▶ _BRIEF_
Convert the data below into a JSON list of strings, one string per line, with blank lines and pictures left out.
___ INFORMATION ___
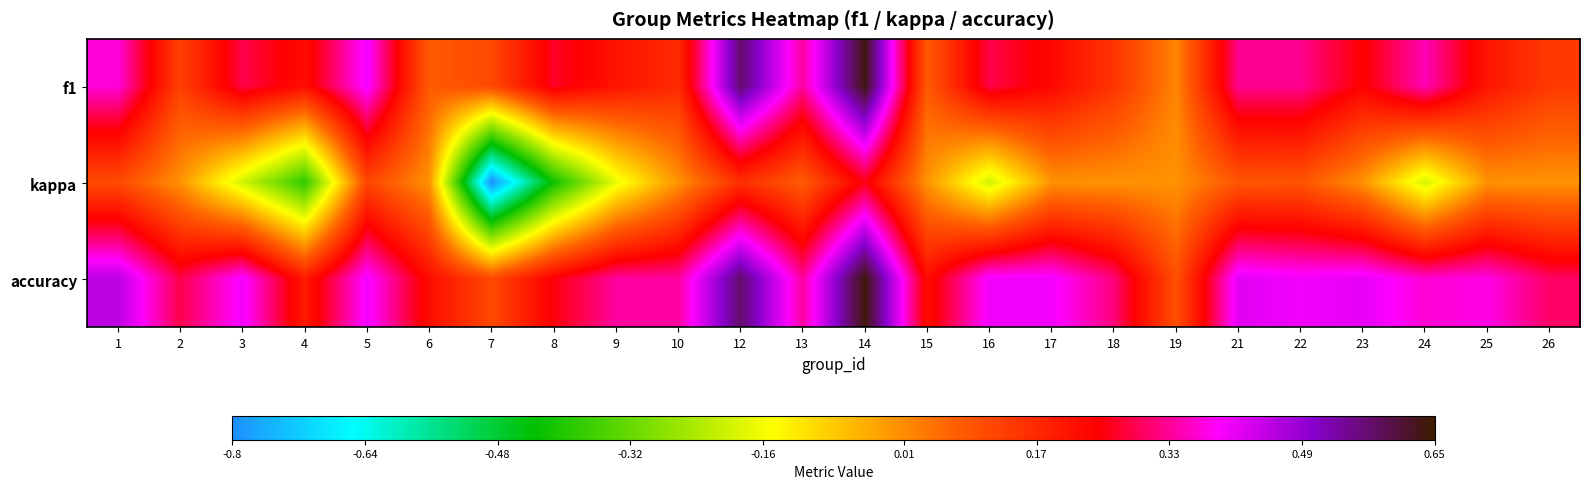

Which series has the largest total across all categories?

accuracy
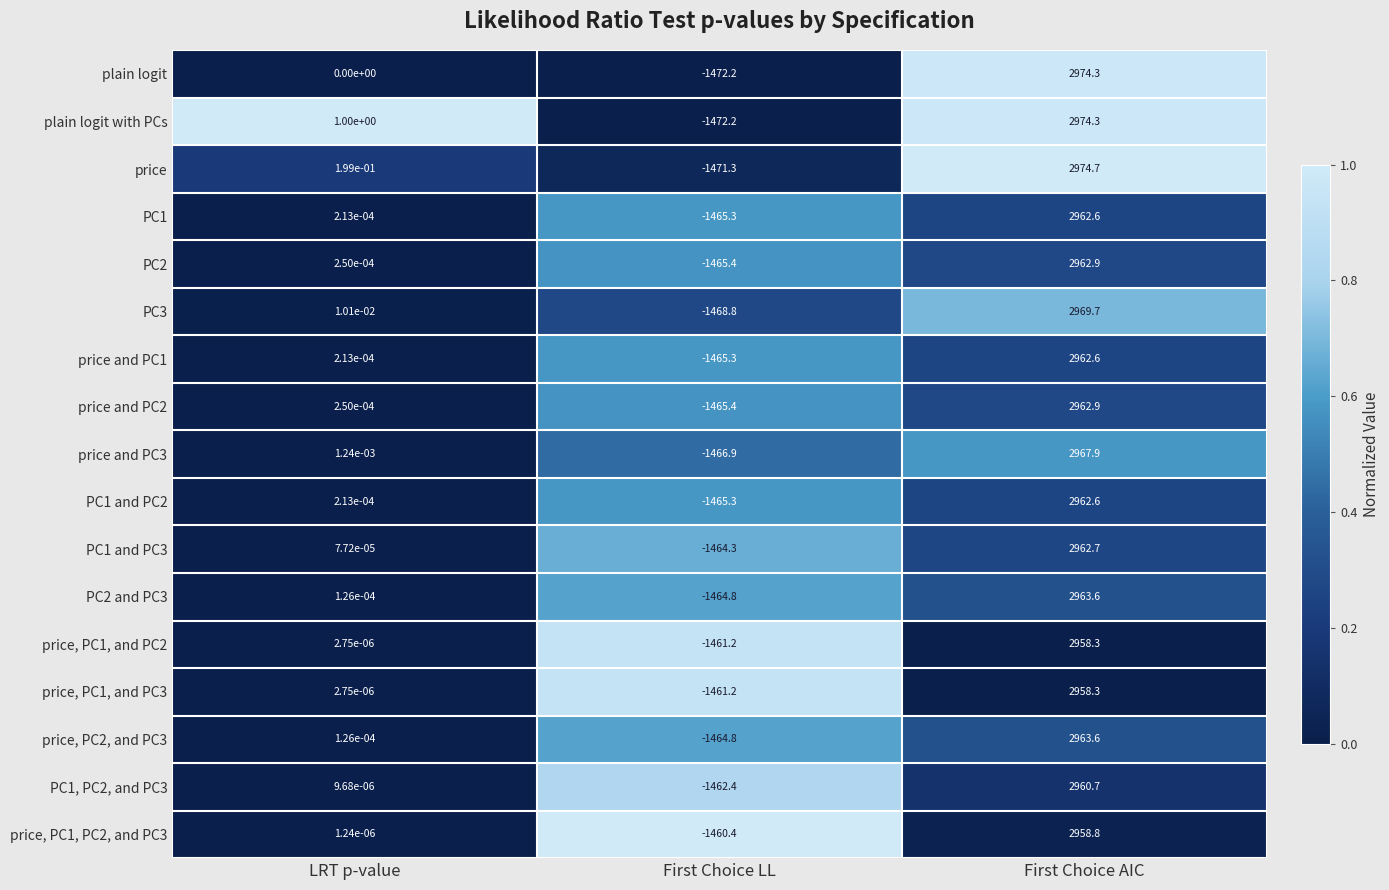

Rank the categories by PC2 and PC3 value from lowest to highest.

First Choice LL, LRT p-value, First Choice AIC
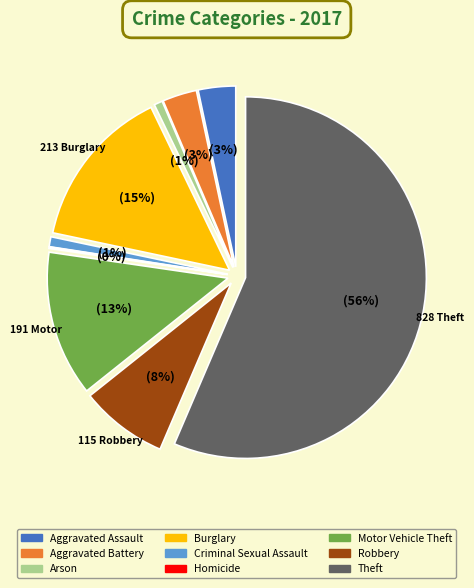

How many segments does this pie chart have?

9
___
▶ _RESPONSE BELOW_
[
  "Which series has the largest total across all categories?",
  "accuracy",
  "Rank the categories by PC2 and PC3 value from lowest to highest.",
  "First Choice LL, LRT p-value, First Choice AIC",
  "How many segments does this pie chart have?",
  "9"
]